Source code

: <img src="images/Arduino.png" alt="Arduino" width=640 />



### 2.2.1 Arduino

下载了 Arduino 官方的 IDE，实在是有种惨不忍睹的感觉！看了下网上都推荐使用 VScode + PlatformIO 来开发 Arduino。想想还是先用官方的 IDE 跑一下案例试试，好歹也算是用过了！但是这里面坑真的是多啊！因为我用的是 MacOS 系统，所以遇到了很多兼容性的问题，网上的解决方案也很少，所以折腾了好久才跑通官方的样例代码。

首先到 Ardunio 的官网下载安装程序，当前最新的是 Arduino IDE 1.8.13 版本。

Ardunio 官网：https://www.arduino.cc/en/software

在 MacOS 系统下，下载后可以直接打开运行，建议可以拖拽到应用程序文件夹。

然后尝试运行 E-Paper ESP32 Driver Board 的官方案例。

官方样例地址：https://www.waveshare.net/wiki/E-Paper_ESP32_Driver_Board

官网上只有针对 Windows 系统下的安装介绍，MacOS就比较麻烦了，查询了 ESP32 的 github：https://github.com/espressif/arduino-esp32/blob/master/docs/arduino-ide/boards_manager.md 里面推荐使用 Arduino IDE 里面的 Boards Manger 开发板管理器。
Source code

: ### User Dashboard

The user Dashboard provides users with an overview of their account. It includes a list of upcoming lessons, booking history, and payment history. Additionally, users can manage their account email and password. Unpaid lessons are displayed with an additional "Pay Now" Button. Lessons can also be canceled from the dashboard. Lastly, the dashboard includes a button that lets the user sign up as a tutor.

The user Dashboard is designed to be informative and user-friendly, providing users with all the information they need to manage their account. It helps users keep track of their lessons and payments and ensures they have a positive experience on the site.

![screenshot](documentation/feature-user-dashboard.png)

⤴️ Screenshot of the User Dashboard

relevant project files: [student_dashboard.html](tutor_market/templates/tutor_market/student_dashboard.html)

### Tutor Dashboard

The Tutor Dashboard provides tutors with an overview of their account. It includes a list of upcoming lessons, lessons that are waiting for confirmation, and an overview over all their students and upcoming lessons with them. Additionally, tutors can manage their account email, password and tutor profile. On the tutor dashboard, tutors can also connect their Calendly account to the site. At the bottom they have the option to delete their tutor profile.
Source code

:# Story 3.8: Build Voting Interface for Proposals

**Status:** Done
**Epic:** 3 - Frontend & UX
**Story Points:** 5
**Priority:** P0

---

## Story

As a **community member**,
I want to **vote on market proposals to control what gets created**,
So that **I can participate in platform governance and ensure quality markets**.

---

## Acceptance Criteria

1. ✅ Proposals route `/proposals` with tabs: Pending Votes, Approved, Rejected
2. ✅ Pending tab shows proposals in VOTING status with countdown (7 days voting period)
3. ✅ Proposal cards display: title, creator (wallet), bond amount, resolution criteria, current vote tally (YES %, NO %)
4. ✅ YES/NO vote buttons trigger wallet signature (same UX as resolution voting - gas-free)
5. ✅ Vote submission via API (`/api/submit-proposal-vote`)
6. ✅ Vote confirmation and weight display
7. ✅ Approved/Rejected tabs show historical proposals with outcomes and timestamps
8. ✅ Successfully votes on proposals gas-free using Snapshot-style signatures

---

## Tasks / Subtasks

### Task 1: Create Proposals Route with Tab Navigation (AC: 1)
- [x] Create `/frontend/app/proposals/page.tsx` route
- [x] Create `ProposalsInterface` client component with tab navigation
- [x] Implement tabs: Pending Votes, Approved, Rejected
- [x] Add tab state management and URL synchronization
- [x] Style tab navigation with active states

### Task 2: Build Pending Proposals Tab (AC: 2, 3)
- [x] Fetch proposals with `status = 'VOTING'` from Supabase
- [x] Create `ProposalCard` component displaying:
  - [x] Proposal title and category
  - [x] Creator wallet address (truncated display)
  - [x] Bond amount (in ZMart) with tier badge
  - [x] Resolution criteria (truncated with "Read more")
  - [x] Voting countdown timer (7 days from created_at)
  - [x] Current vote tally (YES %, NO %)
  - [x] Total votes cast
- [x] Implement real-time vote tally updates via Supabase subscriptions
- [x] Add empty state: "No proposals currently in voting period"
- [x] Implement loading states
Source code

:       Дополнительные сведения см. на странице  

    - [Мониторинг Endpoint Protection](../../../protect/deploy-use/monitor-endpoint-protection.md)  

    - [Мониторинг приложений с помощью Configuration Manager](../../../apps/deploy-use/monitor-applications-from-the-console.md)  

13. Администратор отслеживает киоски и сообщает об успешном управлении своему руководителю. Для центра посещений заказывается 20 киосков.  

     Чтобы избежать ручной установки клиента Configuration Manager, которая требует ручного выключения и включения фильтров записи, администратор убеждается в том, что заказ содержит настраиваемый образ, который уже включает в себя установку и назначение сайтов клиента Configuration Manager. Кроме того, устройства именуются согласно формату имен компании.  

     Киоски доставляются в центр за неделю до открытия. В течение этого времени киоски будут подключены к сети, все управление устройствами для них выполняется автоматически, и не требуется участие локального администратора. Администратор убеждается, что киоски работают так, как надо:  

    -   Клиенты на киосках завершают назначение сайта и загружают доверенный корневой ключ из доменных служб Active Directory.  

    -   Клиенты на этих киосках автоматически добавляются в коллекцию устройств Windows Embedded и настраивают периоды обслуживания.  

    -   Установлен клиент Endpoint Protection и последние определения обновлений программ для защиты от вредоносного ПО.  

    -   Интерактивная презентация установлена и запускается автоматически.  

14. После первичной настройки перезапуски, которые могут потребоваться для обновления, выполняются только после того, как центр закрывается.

****************

PROBLEM TO WORK ON =
Every record above is to be given again precisely.

SOLVED EXERCISE =
Source code

: <img src="images/Arduino.png" alt="Arduino" width=640 />



### 2.2.1 Arduino

下载了 Arduino 官方的 IDE，实在是有种惨不忍睹的感觉！看了下网上都推荐使用 VScode + PlatformIO 来开发 Arduino。想想还是先用官方的 IDE 跑一下案例试试，好歹也算是用过了！但是这里面坑真的是多啊！因为我用的是 MacOS 系统，所以遇到了很多兼容性的问题，网上的解决方案也很少，所以折腾了好久才跑通官方的样例代码。

首先到 Ardunio 的官网下载安装程序，当前最新的是 Arduino IDE 1.8.13 版本。

Ardunio 官网：https://www.arduino.cc/en/software

在 MacOS 系统下，下载后可以直接打开运行，建议可以拖拽到应用程序文件夹。

然后尝试运行 E-Paper ESP32 Driver Board 的官方案例。

官方样例地址：https://www.waveshare.net/wiki/E-Paper_ESP32_Driver_Board

官网上只有针对 Windows 系统下的安装介绍，MacOS就比较麻烦了，查询了 ESP32 的 github：https://github.com/espressif/arduino-esp32/blob/master/docs/arduino-ide/boards_manager.md 里面推荐使用 Arduino IDE 里面的 Boards Manger 开发板管理器。
Source code

: ### User Dashboard

The user Dashboard provides users with an overview of their account. It includes a list of upcoming lessons, booking history, and payment history. Additionally, users can manage their account email and password. Unpaid lessons are displayed with an additional "Pay Now" Button. Lessons can also be canceled from the dashboard. Lastly, the dashboard includes a button that lets the user sign up as a tutor.

The user Dashboard is designed to be informative and user-friendly, providing users with all the information they need to manage their account. It helps users keep track of their lessons and payments and ensures they have a positive experience on the site.

![screenshot](documentation/feature-user-dashboard.png)

⤴️ Screenshot of the User Dashboard

relevant project files: [student_dashboard.html](tutor_market/templates/tutor_market/student_dashboard.html)

### Tutor Dashboard

The Tutor Dashboard provides tutors with an overview of their account. It includes a list of upcoming lessons, lessons that are waiting for confirmation, and an overview over all their students and upcoming lessons with them. Additionally, tutors can manage their account email, password and tutor profile. On the tutor dashboard, tutors can also connect their Calendly account to the site. At the bottom they have the option to delete their tutor profile.
Source code

:# Story 3.8: Build Voting Interface for Proposals

**Status:** Done
**Epic:** 3 - Frontend & UX
**Story Points:** 5
**Priority:** P0

---

## Story

As a **community member**,
I want to **vote on market proposals to control what gets created**,
So that **I can participate in platform governance and ensure quality markets**.

---

## Acceptance Criteria

1. ✅ Proposals route `/proposals` with tabs: Pending Votes, Approved, Rejected
2. ✅ Pending tab shows proposals in VOTING status with countdown (7 days voting period)
3. ✅ Proposal cards display: title, creator (wallet), bond amount, resolution criteria, current vote tally (YES %, NO %)
4. ✅ YES/NO vote buttons trigger wallet signature (same UX as resolution voting - gas-free)
5. ✅ Vote submission via API (`/api/submit-proposal-vote`)
6. ✅ Vote confirmation and weight display
7. ✅ Approved/Rejected tabs show historical proposals with outcomes and timestamps
8. ✅ Successfully votes on proposals gas-free using Snapshot-style signatures

---

## Tasks / Subtasks

### Task 1: Create Proposals Route with Tab Navigation (AC: 1)
- [x] Create `/frontend/app/proposals/page.tsx` route
- [x] Create `ProposalsInterface` client component with tab navigation
- [x] Implement tabs: Pending Votes, Approved, Rejected
- [x] Add tab state management and URL synchronization
- [x] Style tab navigation with active states

### Task 2: Build Pending Proposals Tab (AC: 2, 3)
- [x] Fetch proposals with `status = 'VOTING'` from Supabase
- [x] Create `ProposalCard` component displaying:
  - [x] Proposal title and category
  - [x] Creator wallet address (truncated display)
  - [x] Bond amount (in ZMart) with tier badge
  - [x] Resolution criteria (truncated with "Read more")
  - [x] Voting countdown timer (7 days from created_at)
  - [x] Current vote tally (YES %, NO %)
  - [x] Total votes cast
- [x] Implement real-time vote tally updates via Supabase subscriptions
- [x] Add empty state: "No proposals currently in voting period"
- [x] Implement loading states
Source code

:       Дополнительные сведения см. на странице  

    - [Мониторинг Endpoint Protection](../../../protect/deploy-use/monitor-endpoint-protection.md)  

    - [Мониторинг приложений с помощью Configuration Manager](../../../apps/deploy-use/monitor-applications-from-the-console.md)  

13. Администратор отслеживает киоски и сообщает об успешном управлении своему руководителю. Для центра посещений заказывается 20 киосков.  

     Чтобы избежать ручной установки клиента Configuration Manager, которая требует ручного выключения и включения фильтров записи, администратор убеждается в том, что заказ содержит настраиваемый образ, который уже включает в себя установку и назначение сайтов клиента Configuration Manager. Кроме того, устройства именуются согласно формату имен компании.  

     Киоски доставляются в центр за неделю до открытия. В течение этого времени киоски будут подключены к сети, все управление устройствами для них выполняется автоматически, и не требуется участие локального администратора. Администратор убеждается, что киоски работают так, как надо:  

    -   Клиенты на киосках завершают назначение сайта и загружают доверенный корневой ключ из доменных служб Active Directory.  

    -   Клиенты на этих киосках автоматически добавляются в коллекцию устройств Windows Embedded и настраивают периоды обслуживания.  

    -   Установлен клиент Endpoint Protection и последние определения обновлений программ для защиты от вредоносного ПО.  

    -   Интерактивная презентация установлена и запускается автоматически.  

14. После первичной настройки перезапуски, которые могут потребоваться для обновления, выполняются только после того, как центр закрывается.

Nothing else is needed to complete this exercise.